As per a Bloomberg report, Goldman Sachs is planning a new lay off, while entering the New Year. The decision will affect nearly 4,000 roles at the global investment bank giant. Recently, the bank laid off hundreds of people as per its new performance grading system.
Reportedly, the possible reason for the redundancies is to contain a slump in profit and revenue as the bank is also considering a significant cut in the annual bonus pool this year.

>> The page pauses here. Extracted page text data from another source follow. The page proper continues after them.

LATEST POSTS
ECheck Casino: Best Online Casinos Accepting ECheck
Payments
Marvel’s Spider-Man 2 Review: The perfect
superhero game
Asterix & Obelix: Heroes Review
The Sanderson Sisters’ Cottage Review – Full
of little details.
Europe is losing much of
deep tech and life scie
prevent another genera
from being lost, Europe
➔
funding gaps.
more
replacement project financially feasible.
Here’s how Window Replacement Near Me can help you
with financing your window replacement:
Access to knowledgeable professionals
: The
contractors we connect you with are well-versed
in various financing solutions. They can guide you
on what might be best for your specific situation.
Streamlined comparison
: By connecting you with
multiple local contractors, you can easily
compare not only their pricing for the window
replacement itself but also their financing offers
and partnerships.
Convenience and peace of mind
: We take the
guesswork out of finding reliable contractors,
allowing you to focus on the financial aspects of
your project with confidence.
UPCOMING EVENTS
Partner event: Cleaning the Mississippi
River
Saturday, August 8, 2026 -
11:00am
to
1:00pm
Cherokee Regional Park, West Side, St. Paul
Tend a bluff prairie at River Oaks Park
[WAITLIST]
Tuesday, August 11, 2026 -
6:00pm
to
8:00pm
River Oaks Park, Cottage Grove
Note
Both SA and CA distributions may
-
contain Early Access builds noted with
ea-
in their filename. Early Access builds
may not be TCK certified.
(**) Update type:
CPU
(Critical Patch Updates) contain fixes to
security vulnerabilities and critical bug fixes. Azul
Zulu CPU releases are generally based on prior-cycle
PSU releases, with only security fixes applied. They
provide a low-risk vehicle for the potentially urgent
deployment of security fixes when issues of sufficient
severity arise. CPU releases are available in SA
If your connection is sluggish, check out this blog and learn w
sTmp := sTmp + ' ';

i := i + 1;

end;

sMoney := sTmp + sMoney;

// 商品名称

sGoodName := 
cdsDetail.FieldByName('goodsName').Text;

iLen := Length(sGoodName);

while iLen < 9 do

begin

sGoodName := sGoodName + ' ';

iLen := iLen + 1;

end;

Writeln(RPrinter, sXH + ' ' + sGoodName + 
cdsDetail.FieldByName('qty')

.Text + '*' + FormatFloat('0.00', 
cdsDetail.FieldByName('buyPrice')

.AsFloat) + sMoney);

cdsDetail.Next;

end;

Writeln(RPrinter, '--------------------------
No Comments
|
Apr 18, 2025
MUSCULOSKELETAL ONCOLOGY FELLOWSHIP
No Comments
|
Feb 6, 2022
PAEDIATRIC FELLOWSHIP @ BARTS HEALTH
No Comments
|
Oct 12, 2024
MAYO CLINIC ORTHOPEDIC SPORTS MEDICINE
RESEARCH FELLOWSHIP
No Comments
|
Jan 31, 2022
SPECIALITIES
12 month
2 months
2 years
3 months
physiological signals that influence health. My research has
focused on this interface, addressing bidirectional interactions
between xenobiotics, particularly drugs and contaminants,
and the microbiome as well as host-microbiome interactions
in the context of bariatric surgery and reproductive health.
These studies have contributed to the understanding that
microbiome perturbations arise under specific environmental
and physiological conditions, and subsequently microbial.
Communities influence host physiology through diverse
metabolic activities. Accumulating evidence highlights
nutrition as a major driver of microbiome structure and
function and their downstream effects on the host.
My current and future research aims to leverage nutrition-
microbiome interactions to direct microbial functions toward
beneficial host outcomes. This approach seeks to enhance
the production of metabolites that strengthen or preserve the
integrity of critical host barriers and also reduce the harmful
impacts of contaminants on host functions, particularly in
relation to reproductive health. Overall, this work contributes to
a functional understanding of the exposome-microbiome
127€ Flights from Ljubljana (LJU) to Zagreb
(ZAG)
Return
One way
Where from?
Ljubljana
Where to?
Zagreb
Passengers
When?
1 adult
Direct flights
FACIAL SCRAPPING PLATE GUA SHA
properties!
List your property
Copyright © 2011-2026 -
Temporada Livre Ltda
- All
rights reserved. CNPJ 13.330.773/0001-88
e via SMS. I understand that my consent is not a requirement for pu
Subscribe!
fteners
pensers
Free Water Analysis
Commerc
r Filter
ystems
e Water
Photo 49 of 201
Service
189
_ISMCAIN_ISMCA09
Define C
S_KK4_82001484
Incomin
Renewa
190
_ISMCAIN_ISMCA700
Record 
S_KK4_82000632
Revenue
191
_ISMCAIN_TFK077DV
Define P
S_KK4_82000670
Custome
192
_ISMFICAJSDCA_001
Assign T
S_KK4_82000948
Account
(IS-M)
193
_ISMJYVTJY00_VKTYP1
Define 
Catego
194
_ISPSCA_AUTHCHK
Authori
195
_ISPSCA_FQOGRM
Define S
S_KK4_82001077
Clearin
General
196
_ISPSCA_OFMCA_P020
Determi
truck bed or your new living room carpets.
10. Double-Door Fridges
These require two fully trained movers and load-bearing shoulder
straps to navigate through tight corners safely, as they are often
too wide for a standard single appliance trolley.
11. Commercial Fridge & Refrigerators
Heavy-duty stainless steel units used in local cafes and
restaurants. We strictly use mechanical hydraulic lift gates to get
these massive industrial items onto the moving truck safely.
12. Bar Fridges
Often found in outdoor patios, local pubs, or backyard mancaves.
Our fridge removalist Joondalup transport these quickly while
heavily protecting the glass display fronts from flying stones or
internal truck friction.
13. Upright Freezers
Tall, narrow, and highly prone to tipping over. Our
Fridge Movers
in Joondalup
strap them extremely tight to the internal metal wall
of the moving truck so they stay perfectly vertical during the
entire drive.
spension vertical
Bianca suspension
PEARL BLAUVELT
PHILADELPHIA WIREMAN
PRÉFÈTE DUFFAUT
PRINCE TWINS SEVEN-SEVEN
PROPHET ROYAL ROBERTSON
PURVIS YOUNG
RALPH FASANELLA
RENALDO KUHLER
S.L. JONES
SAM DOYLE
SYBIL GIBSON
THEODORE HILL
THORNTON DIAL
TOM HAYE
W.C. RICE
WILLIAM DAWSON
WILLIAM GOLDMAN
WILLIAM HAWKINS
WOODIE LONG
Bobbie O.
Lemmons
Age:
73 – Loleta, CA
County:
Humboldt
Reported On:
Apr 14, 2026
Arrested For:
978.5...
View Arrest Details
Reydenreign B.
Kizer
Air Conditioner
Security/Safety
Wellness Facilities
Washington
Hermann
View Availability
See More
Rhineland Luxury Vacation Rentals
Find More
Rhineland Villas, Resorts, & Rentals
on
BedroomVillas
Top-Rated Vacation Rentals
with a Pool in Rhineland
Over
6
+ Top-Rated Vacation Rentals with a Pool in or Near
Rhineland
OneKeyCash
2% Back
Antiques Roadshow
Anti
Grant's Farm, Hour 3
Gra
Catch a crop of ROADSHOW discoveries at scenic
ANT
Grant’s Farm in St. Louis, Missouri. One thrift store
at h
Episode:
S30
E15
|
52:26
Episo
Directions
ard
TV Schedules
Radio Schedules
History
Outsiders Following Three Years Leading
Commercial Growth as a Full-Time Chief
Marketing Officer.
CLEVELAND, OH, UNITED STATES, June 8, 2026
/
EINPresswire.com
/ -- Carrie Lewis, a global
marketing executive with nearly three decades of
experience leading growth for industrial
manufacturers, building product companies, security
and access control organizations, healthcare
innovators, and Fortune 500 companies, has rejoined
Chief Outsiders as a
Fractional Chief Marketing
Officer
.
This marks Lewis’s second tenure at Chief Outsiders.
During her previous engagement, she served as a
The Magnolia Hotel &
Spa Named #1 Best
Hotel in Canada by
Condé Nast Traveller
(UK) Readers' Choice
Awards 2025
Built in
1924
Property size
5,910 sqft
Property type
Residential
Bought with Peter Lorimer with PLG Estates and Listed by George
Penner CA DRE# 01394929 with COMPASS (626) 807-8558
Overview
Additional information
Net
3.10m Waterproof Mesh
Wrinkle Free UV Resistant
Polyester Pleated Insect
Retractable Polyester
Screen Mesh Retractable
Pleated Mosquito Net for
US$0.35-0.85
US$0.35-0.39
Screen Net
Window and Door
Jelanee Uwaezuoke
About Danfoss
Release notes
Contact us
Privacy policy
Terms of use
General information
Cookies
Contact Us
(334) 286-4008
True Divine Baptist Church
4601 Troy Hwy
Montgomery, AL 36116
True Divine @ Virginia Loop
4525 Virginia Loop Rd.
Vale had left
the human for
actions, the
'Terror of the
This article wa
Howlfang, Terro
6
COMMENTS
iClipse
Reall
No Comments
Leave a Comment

The bank also warned in July that it might slow down hiring and cut expenses to tackle the worsening economic outlook.
Furthermore, the bank has also hinted that it may dial back its plans for October for Marcus, the consumer subsidiary that is losing money. According to prior reports, Goldman also intends to discontinue issuing unsecured consumer loans.
“We are conducting a careful review and while discussions are still ongoing, we anticipate our headcount reduction will take place in the first half of January. There are a variety of factors impacting the business landscape, hence we need to proceed with caution and manage our resources wisely,” Solomon said in a message, according to the report.
Bloomberg also states that the ultimate value of the layoffs might, however, be lower and will be determined by the choices made by top management who have been instructed to identify possible areas for cost-cutting.
During the pandemic, the company added a significant number of employees and the headcount at the end of the third quarter this year was 49,100. In spite of the intended layoffs, the headcount is expected to remain higher than the pre-pandemic number which reportedly stood at 38,300 at the end of 2019.